/bun

Command-line program which detects the most common problems in a DC/OS cluster by analyzing its diagnostics bundle

Primary LanguageGoThe UnlicenseUnlicense

Bun

⚠️ Please note that D2iQ supplies Bun "as is" and does not support it. We created this tool for internal D2iQ development and support teams to surfaces potential errors or misconfigurations for further analysis by trained individuals. As such, it can and does produce false-positive results.

Command-line program which detects the most common problems in a DC/OS cluster by analyzing its diagnostics bundle.

$ bun
+-------------+-------------------------------------------------------------+
| Check       | nscd-running                                                |
+-------------+-------------------------------------------------------------+
| Status      | [UNDEFINED]                                                 |
+-------------+-------------------------------------------------------------+
| Description | Detects if Name Service Cache Daemon (nscd) is running on a |
|             | DC/OS node                                                  |
+-------------+-------------------------------------------------------------+
| Summary     | Couldn't check any hosts because of the error(s). Launch    |
|             | this check with the -v flag to see the details.             |
+-------------+-------------------------------------------------------------+

+------------------------+------------------------------------------------------------+
| Check                  | oom-kills                                                  |
+------------------------+------------------------------------------------------------+
| Status                 | [PROBLEM]                                                  |
+------------------------+------------------------------------------------------------+
| Description            | Detects out of memory kills in dmesg log                   |
+------------------------+------------------------------------------------------------+
| Cure                   | The operating system is killing processes which exceed     |
|                        | system or container memory limits. Please check which      |
|                        | processes are getting killed. If it is a DC/OS container,  |
|                        | increase its memory limit.                                 |
+------------------------+------------------------------------------------------------+
| Summary                | Error pattern "invoked oom-killer" found.                  |
+------------------------+------------------------------------------------------------+
| [P] agent 10.10.10.104 | Error pattern occurred 3 time(s) in file dmesg-0.output.gz |
+------------------------+------------------------------------------------------------+
| [P] agent 10.10.10.105 | Error pattern occurred 2 time(s) in file dmesg-0.output.gz |
+------------------------+------------------------------------------------------------+

+-----------+----+
|  SUMMARY  |    |
+-----------+----+
| Failed    |  1 |
| Undefined |  1 |
| Passed    | 20 |
+-----------+----+
|   TOTAL   | 22 |
+-----------+----+

Installation

macOS

  1. Download and unpack the binary:
$ curl -O -L https://github.com/mesosphere/bun/releases/latest/download/bun_darwin_amd64.tar.gz && tar -zxvf bun_darwin_amd64.tar.gz
  1. Move the bun binary to one of the directories in the PATH.

Linux

  1. Download and unpack the binary:
$ curl -O -L https://github.com/mesosphere/bun/releases/latest/download/bun_linux_amd64.tar.gz && tar -zxvf bun_linux_amd64.tar.gz
  1. Move the bun binary to one of the directories in the PATH.

Windows

  1. Download the command
  2. Unzip it and move the bun binary to one of the folders in the PATH.

From sources

  1. Install Go compiler.
  2. Run the following command in your terminal:
$ go get github.com/mesosphere/bun

Usage

$ bun -p <path to bundle directory>

or if the working directory is the bundle directory simply:

$ bun

Please, launch the following command to learn more:

$ bun --help

Update

Bun checks for its new versions and updates itself automatically with your permission.

How to contribute

Please, report bugs and share your ideas for new features via the issue page.

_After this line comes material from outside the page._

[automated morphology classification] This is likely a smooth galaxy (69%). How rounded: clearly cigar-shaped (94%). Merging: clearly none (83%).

The project is written in Go; please, use the latest version of the compiler.

To add a new feature or fix a bug, clone the repository: git clone https://github.com/mesosphere/bun.git and use your favorite editor or IDE.

To test your changes, simply build the CLI and launch it against some bundle:

$ go build
$ ./go -p <path to a bundle directory>

Bundle files

Names of DC/OS diagnostics bundle files may vary from one version of DC/OS to another, moreover, they are not always descriptive or handy. That is why in Bun we give each file a human-readable self-explanatory ID and use these IDs to refer to the bundle files. File files_type_yaml.go contains description of bundle files. The bundle.Bundle struct is a representation or the diagnostics bundle file structure; use it to browse through the bundle and access its files.

How to add new checks

The core abstraction of the Bun tool is checks.Check:

package checks

type Check struct {
	Name           string 
	Description    string
	Cure           string
	OKSummary      string
	ProblemSummary string
	Run            CheckBundleFunc 
}

type CheckBundleFunc func(bundle.Bundle) Results

type Result struct {
	Status Status
	Value  interface{}
	Host   bundle.Host
}

To add a new check you need to create an instance of that struct, describe the check by specifying its string fields, and provide a Run function, which does actual testing.

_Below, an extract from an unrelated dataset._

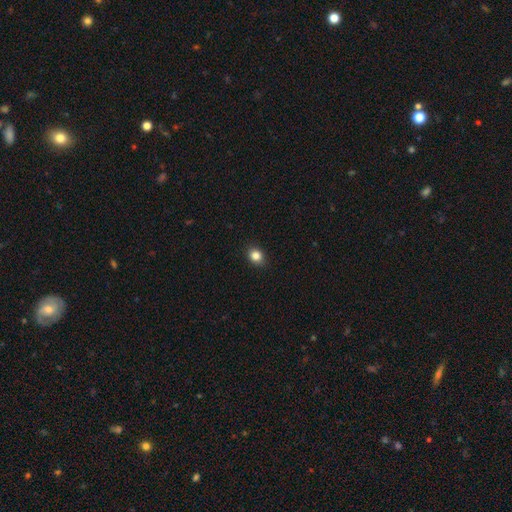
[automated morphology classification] type=smooth (84%); roundness=round (58%); merging=none (89%).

To make adding checks easier, Bun provides some help; for example, you can declare checks as a YAML object, or use the CheckFuncBuilder struct to simplify creation of the Cehck.Run function. Please. see the next sections for the details.

Search check

Search checks are looking for a specified strings or regular expressions in a bundle file to detect or rule out a specific problem. Also, search checks is very easy to add -- you don't even need to write a code.

To create a new search check, simply add a new object to the YAML document in the checks/search_checks_yaml.go file. For example:

- name: exhibitor-disk-space
  description: Checks for disk space errors in Exhibitor logs
  fileTypeName: exhibitor-log
  errorPattern: 'No space left on device'
  cure: Please check that there is sufficient free space on the disk.

To avoid false positives, you can specify a a string or regular expression, which manifests that the problem is gone. For example, the following check will not fail if the string "Time is in sync" appears in the networking log after the last "Checks if time is synchronised on the host machine." message.

- name: time-sync
  description: Checks if time is synchronised on the host machine.
  fileTypeName: net-log
  errorPattern: '(internal consistency is broken|Unable to determine clock sync|Time is not synchronized|Clock is less stable than allowed|Clock is out of sync)'
  isErrorPatternRegexp: true
  curePattern: 'Time is in sync'
  cure: Check NTP settings and NTP server availability.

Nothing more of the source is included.